Die Gefahr gehe in dieser Sache eher von Seiten des deutschen Agrarministeriums aus. Laut BÖWL bestehe „der eigentliche Skandal darin, dass die Bundesregierung den Kennzeichnungs-Grenzwert von 0,9% missbrauchen wolle“. Dieser sei nur für den Fall gedacht, dass es trotz aller Vorsichtsmaßnahmen zu Kontaminationen kommt. „Bundesminister Seehofer aber will ihn zu einer allgemeinen Verschmutzungslizenz und zu einem Ausschlusswert für die Haftung der Verschmutzer machen“, kritisiert der BÖLW.
Die Bundestagsabgeordnete der Linken, Kirsten Tackmann, warnte dagegen im Vorfeld des EU-Argrarministertreffens vor einer Aufweichung des Bio-Marktes:
In Deutschland ist der Bio-Markt ein nachhaltig wachsender Wirtschaftsbereich mit zweistelligen jährlichen Zuwachsraten. Würde Bio nun von gentechnisch veränderten Organismen (GVO) kontaminiert werden, könnte der damit verbundene Vertrauensverlust zu einer massiven Gefährdung dieser aufstrebenden Land- und Lebensmittelbranche werden.

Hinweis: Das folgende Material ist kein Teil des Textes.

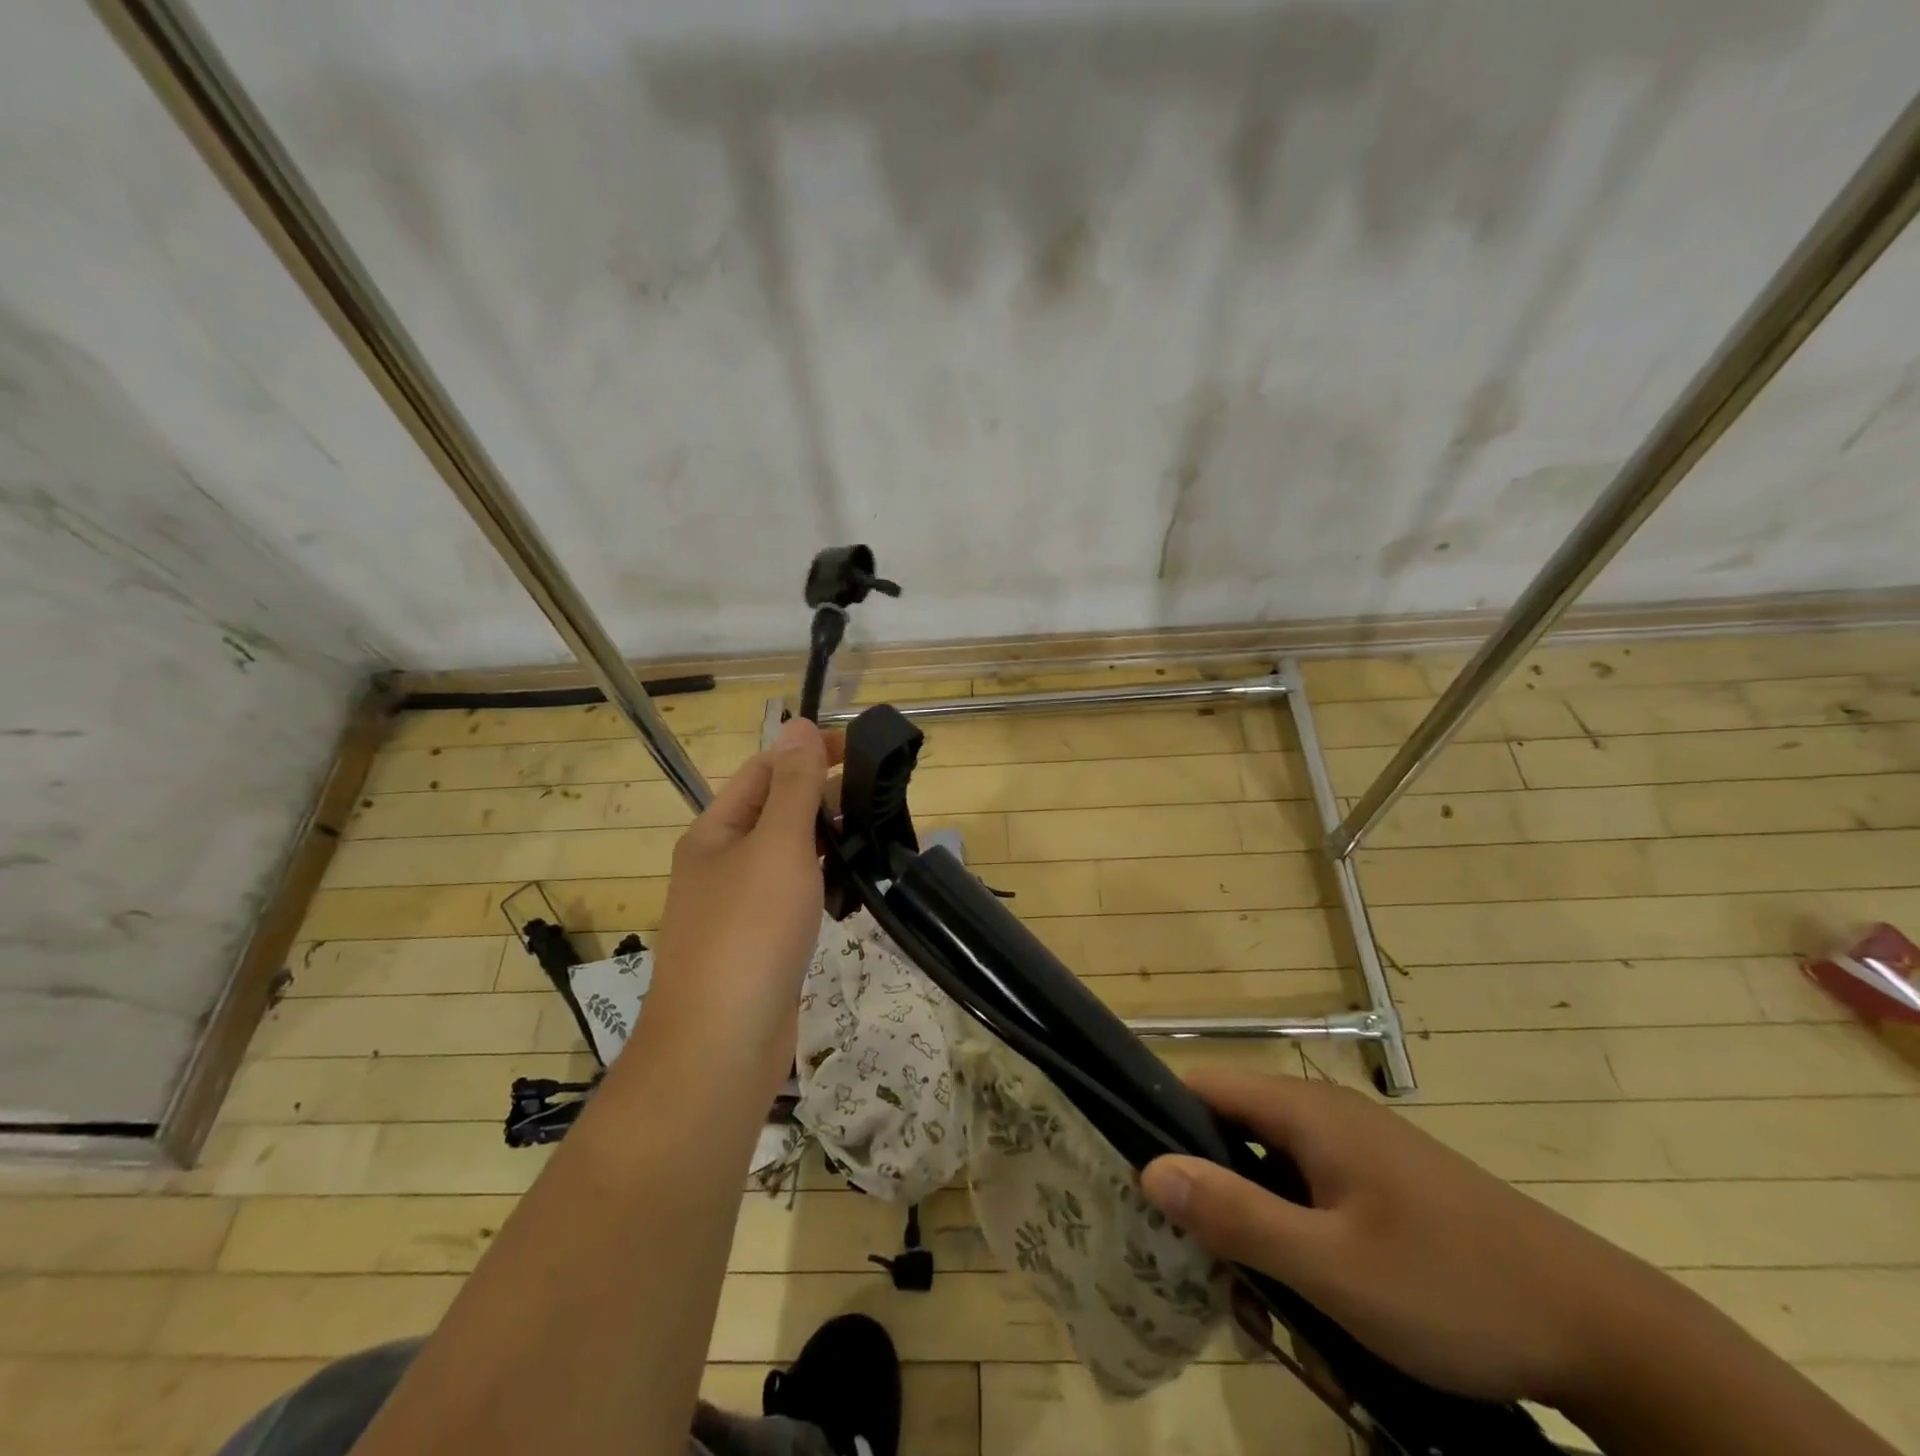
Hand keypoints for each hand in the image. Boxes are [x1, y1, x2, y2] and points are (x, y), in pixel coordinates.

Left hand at [643, 718, 840, 1096]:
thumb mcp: (776, 845)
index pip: (765, 770)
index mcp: (715, 831)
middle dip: (824, 797)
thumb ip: (794, 787)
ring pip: (790, 856)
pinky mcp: (762, 943)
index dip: (808, 752)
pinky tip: (855, 887)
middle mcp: (722, 863)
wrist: (721, 1045)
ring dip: (828, 840)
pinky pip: (796, 896)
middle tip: (880, 796)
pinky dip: (825, 883)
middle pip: (777, 811)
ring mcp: (740, 907)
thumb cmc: (748, 931)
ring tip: (876, 834)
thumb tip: (797, 724)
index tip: (860, 749)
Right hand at [1140, 1070, 1661, 1407]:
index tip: (1141, 1188)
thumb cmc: (1451, 1286)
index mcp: (1305, 1111)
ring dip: (1260, 1242)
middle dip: (1214, 1207)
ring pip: (1274, 1182)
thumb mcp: (1332, 1266)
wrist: (1602, 1330)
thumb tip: (1150, 1168)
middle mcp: (1325, 1116)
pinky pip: (1314, 1205)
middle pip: (1233, 1139)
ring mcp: (1359, 1153)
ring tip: (1273, 1319)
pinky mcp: (1385, 1190)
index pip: (1201, 1087)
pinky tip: (1322, 1316)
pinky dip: (1301, 1249)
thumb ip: (1236, 1214)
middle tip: (1213, 1280)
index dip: (1162, 1125)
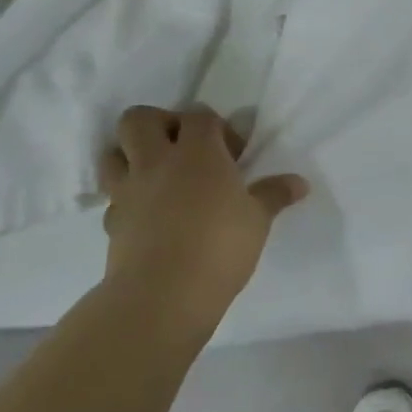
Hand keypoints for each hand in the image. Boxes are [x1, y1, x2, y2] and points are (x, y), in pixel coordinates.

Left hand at [97, 105, 307, 327]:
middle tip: (183, 147)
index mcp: (197, 152)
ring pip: (112, 153)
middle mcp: (156, 162)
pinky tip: (148, 214)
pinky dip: (127, 199)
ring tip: (158, 175)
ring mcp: (128, 191)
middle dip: (159, 123)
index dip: (216, 126)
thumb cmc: (220, 246)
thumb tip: (299, 183)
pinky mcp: (111, 222)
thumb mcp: (258, 219)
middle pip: (139, 119)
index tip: (233, 151)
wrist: (163, 295)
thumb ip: (274, 195)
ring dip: (130, 155)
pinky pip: (113, 198)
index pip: (199, 116)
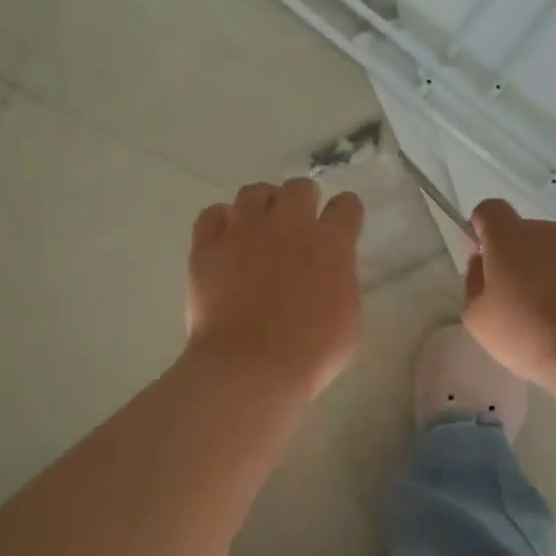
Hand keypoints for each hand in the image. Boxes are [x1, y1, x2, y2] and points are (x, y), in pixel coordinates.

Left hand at [185, 179, 364, 398]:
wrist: (252, 367)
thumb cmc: (311, 353)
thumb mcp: (348, 318)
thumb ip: (340, 282)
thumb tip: (328, 272)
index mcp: (331, 243)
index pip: (346, 206)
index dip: (345, 214)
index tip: (341, 227)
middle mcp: (289, 224)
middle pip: (300, 188)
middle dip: (303, 202)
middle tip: (297, 229)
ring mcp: (244, 230)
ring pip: (254, 192)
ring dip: (262, 206)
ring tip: (260, 229)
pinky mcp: (207, 245)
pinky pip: (213, 215)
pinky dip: (222, 222)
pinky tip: (226, 240)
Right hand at [462, 199, 555, 391]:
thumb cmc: (524, 332)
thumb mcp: (477, 315)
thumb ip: (473, 281)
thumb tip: (483, 263)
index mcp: (510, 237)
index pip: (489, 210)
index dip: (480, 229)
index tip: (482, 259)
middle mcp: (547, 232)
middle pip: (522, 233)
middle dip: (513, 257)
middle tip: (510, 297)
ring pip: (552, 252)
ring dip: (543, 272)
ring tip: (543, 314)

Bioland-Präsident, Thomas Dosch, wiederum zieht eine gemischte Bilanz. Auch er fürchtet die Gefahr der Verbrauchertäuschung. Bioland kritisiert, dass sich die EU-Kommission vorbehalte, „praktisch jeden Aspekt der Verordnung ‚flexibilisieren’ zu dürfen, d.h. Mitgliedstaaten zu gestatten, die Verordnung in einzelnen Regelungsbereichen aufzuweichen, während strengere einzelstaatliche Vorschriften im Sinne eines gemeinsamen europäischen Marktes ausgeschlossen sind. Sollten diese Ausnahmemöglichkeiten großzügig und ohne die nötige Transparenz genutzt werden, drohen Wettbewerbsverzerrung und Verbrauchertäuschung.“
Als unterm Strich enttäuschend beurteilt auch Felix Prinz zu Löwenstein vom BÖLW die neue EU-Öko-Verordnung: „Nach anderthalb Jahren zäher Verhandlungen wurden nur wenige Verbesserungen erreicht, dafür enthält die neue Verordnung ein paar schwerwiegende Fehler“, so Löwenstein. Er greift insbesondere die Regelung an, nach der bei Nichtverfügbarkeit in Bio-Qualität chemisch-synthetische Pflanzenschutzmittel und Stoffe, die mit Hilfe von gentechnisch veränderten Organismen hergestellt wurden, eingesetzt werden dürfen:
Der Verzicht auf solche Stoffe bildet einen Grundpfeiler der ökologischen Lebensmittelwirtschaft. Sollte es eines Tages tatsächlich zur Aufnahme solcher Stoffe in die Anhänge der Vorordnung kommen, wäre nur noch Verbandsware, die solche Ausnahmeregelungen weiter kategorisch ausschließt, ein Garant für echte Bio-Qualität.
Allerdings könne die neue Öko-Verordnung erst dann abschließend beurteilt werden, wenn die dazugehörigen Durchführungsbestimmungen erlassen sind. Das EU-Biosiegel soll 2009 verbindlich eingeführt werden. Positiv wertet Thomas Dosch, dass ein Bioverband auch in Zukunft mit eigenen strengeren Richtlinien und entsprechenden Qualitätszeichen am Markt aktiv sein kann. Auch darüber wäre über Monate zäh verhandelt worden. Der kritische Verbraucher wird sich in Zukunft wohl eher an diese halten, als an das neue grün-blaue EU-Biosiegel.